**Try it**
Every word of the data must be reproduced in your reply exactly.

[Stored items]
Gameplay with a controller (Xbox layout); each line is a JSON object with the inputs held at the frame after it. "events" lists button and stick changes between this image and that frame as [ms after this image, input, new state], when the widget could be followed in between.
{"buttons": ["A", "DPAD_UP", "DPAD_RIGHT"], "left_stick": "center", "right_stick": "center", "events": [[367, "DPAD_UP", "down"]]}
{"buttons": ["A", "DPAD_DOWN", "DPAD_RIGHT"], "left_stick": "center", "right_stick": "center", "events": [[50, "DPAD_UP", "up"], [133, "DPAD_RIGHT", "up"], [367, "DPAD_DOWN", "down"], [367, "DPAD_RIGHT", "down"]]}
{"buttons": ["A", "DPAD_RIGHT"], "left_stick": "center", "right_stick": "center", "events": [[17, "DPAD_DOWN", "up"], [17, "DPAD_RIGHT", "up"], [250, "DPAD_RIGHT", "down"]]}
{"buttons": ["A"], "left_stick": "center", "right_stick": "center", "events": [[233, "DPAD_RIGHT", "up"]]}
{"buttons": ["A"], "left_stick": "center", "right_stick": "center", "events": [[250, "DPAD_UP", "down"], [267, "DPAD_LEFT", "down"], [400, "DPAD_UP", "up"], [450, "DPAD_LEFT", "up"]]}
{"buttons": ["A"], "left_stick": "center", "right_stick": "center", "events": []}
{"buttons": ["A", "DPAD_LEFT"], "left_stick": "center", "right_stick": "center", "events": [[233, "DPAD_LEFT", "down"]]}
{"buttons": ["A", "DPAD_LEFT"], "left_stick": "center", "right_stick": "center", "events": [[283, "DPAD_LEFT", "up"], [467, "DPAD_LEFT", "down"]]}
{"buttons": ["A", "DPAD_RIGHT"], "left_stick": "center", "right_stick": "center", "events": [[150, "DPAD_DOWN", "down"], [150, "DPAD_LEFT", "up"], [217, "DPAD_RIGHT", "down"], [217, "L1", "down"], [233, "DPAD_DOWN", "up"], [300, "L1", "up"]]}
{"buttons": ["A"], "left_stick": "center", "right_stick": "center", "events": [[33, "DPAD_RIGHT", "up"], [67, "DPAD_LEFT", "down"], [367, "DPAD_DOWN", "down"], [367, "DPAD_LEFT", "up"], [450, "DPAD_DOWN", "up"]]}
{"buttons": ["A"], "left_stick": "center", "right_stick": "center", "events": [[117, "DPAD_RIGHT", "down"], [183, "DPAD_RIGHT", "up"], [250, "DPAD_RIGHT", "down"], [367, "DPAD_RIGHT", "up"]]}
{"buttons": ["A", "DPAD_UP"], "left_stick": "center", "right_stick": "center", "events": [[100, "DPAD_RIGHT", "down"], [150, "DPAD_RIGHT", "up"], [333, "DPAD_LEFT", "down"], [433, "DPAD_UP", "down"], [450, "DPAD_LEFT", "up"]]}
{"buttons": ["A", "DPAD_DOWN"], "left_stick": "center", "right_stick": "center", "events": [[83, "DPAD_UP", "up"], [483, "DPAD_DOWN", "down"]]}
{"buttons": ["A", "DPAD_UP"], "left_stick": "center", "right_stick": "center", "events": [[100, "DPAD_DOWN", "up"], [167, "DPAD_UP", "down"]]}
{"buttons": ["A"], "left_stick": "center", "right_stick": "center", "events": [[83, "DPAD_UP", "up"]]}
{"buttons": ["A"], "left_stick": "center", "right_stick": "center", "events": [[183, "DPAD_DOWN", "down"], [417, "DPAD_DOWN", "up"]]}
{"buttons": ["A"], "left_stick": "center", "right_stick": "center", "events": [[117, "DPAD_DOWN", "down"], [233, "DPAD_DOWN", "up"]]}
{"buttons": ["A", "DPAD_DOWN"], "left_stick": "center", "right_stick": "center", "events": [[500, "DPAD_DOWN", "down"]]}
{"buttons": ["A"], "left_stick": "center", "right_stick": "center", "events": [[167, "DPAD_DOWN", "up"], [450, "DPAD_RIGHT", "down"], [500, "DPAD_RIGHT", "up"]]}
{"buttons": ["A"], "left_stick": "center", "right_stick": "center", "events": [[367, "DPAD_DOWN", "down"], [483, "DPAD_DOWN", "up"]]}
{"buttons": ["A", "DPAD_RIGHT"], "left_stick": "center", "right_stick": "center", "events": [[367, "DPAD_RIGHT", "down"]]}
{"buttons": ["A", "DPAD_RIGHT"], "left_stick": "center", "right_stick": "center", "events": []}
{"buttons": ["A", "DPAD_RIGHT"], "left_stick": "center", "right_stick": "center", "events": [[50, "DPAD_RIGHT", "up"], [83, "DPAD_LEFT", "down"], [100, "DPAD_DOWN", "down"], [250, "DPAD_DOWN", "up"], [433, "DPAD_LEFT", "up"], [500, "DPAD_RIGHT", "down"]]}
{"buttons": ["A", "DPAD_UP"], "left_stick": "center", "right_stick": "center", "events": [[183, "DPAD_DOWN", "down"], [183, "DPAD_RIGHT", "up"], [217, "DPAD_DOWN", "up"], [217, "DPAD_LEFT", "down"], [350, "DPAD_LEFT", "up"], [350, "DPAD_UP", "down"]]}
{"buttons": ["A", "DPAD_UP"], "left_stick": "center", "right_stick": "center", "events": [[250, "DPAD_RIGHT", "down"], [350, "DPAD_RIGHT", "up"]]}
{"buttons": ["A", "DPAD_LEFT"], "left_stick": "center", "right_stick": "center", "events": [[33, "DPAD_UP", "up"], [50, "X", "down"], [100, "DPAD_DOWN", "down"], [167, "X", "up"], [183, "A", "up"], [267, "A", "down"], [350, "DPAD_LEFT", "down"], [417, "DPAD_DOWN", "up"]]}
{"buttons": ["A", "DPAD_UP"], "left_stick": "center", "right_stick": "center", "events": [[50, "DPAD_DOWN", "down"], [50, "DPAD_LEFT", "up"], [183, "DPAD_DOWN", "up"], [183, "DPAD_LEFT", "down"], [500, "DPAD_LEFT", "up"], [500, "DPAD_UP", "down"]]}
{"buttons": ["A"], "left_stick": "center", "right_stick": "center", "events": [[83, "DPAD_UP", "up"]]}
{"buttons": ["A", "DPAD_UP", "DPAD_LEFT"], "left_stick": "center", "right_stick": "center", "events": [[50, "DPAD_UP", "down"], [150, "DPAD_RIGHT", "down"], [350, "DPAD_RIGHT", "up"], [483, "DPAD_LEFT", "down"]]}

**Result of this exercise**
Gameplay with a controller (Xbox layout); each line is a JSON object with the inputs held at the frame after it. "events" lists button and stick changes between this image and that frame as [ms after this image, input, new state], when the widget could be followed in between.
{"buttons": ["A", "DPAD_UP", "DPAD_RIGHT"], "left_stick": "center", "right_stick": "center", "events": [[367, "DPAD_UP", "down"]]}
{"buttons": ["A", "DPAD_DOWN", "DPAD_RIGHT"], "left_stick": "center", "right_stick": "center", "events": [[50, "DPAD_UP", "up"], [133, "DPAD_RIGHT", "up"], [367, "DPAD_DOWN", "down"], [367, "DPAD_RIGHT", "down"]]}
{"buttons": ["A", "DPAD_RIGHT"], "left_stick": "center", "right_stick": "center", "events": [[17, "DPAD_DOWN", "up"], [17, "DPAD_RIGHT", "up"], [250, "DPAD_RIGHT", "down"]]}
{"buttons": ["A"], "left_stick": "center", "right_stick": "center", "events": [[233, "DPAD_RIGHT", "up"]]}
{"buttons": ["A"], "left_stick": "center", "right_stick": "center", "events": [[250, "DPAD_UP", "down"], [267, "DPAD_LEFT", "down"], [400, "DPAD_UP", "up"], [450, "DPAD_LEFT", "up"]]}
{"buttons": ["A"], "left_stick": "center", "right_stick": "center", "events": []}
{"buttons": ["A", "DPAD_LEFT"], "left_stick": "center", "right_stick": "center", "events": [[233, "DPAD_LEFT", "down"]]}
{"buttons": ["A", "DPAD_LEFT"], "left_stick": "center", "right_stick": "center", "events": [[283, "DPAD_LEFT", "up"], [467, "DPAD_LEFT", "down"]]}
{"buttons": ["A", "DPAD_RIGHT"], "left_stick": "center", "right_stick": "center", "events": [[150, "DPAD_DOWN", "down"], [150, "DPAD_LEFT", "up"], [217, "DPAD_RIGHT", "down"], [217, "L1", "down"], [233, "DPAD_DOWN", "up"], [300, "L1", "up"]]}
{"buttons": ["A"], "left_stick": "center", "right_stick": "center", "events": [[33, "DPAD_RIGHT", "up"], [67, "DPAD_LEFT", "down"], [367, "DPAD_DOWN", "down"], [367, "DPAD_LEFT", "up"], [450, "DPAD_DOWN", "up"]]}
{"buttons": ["A"], "left_stick": "center", "right_stick": "center", "events": [[117, "DPAD_RIGHT", "down"], [183, "DPAD_RIGHT", "up"], [250, "DPAD_RIGHT", "down"], [367, "DPAD_RIGHT", "up"]]}
{"buttons": ["A", "DPAD_UP"], "left_stick": "center", "right_stick": "center", "events": [[100, "DPAD_RIGHT", "down"], [150, "DPAD_RIGHT", "up"], [333, "DPAD_LEFT", "down"], [433, "DPAD_UP", "down"], [450, "DPAD_LEFT", "up"]]}
{"buttons": ["A", "DPAD_DOWN"], "left_stick": "center", "right_stick": "center", "events": [[83, "DPAD_UP", "up"], [483, "DPAD_DOWN", "down"]]}
{"buttons": ["A", "DPAD_UP"], "left_stick": "center", "right_stick": "center", "events": [[100, "DPAD_DOWN", "up"], [167, "DPAD_UP", "down"]]}
{"buttons": ["A"], "left_stick": "center", "right_stick": "center", "events": [[83, "DPAD_UP", "up"]]}
{"buttons": ["A"], "left_stick": "center", "right_stick": "center", "events": [[183, "DPAD_DOWN", "down"], [417, "DPAD_DOWN", "up"]]}
{"buttons": ["A"], "left_stick": "center", "right_stick": "center", "events": [[117, "DPAD_DOWN", "down"], [233, "DPAD_DOWN", "up"]]}
{"buttons": ["A", "DPAD_DOWN"], "left_stick": "center", "right_stick": "center", "events": [[500, "DPAD_DOWN", "down"]]}
{"buttons": ["A"], "left_stick": "center", "right_stick": "center", "events": [[167, "DPAD_DOWN", "up"], [450, "DPAD_RIGHT", "down"], [500, "DPAD_RIGHT", "up"]]}
{"buttons": ["A"], "left_stick": "center", "right_stick": "center", "events": [[367, "DPAD_DOWN", "down"], [483, "DPAD_DOWN", "up"]]}
{"buttons": ["A", "DPAD_RIGHT"], "left_stick": "center", "right_stick": "center", "events": [[367, "DPAD_RIGHT", "down"]]}
{"buttons": ["A", "DPAD_RIGHT"], "left_stick": "center", "right_stick": "center", "events": []}
{"buttons": ["A", "DPAD_RIGHT"], "left_stick": "center", "right_stick": "center", "events": [[50, "DPAD_RIGHT", "up"], [83, "DPAD_LEFT", "down"], [100, "DPAD_DOWN", "down"], [250, "DPAD_DOWN", "up"], [433, "DPAD_LEFT", "up"], [500, "DPAD_RIGHT", "down"]]}
{"buttons": ["A", "DPAD_UP"], "left_stick": "center", "right_stick": "center", "events": [[183, "DPAD_DOWN", "down"], [183, "DPAD_RIGHT", "up"], [217, "DPAD_DOWN", "up"], [217, "DPAD_LEFT", "down"], [350, "DPAD_LEFT", "up"], [350, "DPAD_UP", "down"]]}
{"buttons": ["A", "DPAD_UP"], "left_stick": "center", "right_stick": "center", "events": [[250, "DPAD_RIGHT", "down"], [350, "DPAD_RIGHT", "up"]]}
{"buttons": ["A", "DPAD_LEFT"], "left_stick": "center", "right_stick": "center", "events": [[33, "DPAD_UP", "up"], [50, "X", "down"], [100, "DPAD_DOWN", "down"], [167, "X", "up"], [183, "A", "up"], [267, "A", "down"], [350, "DPAD_LEFT", "down"], [417, "DPAD_DOWN", "up"]]}
{"buttons": ["A", "DPAD_UP"], "left_stick": "center", "right_stick": "center", "events": [[50, "DPAD_DOWN", "down"], [50, "DPAD_LEFT", "up"], [183, "DPAD_DOWN", "up"], [183, "DPAD_LEFT", "down"], [500, "DPAD_LEFT", "up"], [500, "DPAD_UP", "down"]]}
{"buttons": ["A"], "left_stick": "center", "right_stick": "center", "events": [[83, "DPAD_UP", "up"]]}
{"buttons": ["A", "DPAD_UP", "DPAD_LEFT"], "left_stick": "center", "right_stick": "center", "events": [[50, "DPAD_UP", "down"], [150, "DPAD_RIGHT", "down"], [350, "DPAD_RIGHT", "up"], [483, "DPAD_LEFT", "down"]]}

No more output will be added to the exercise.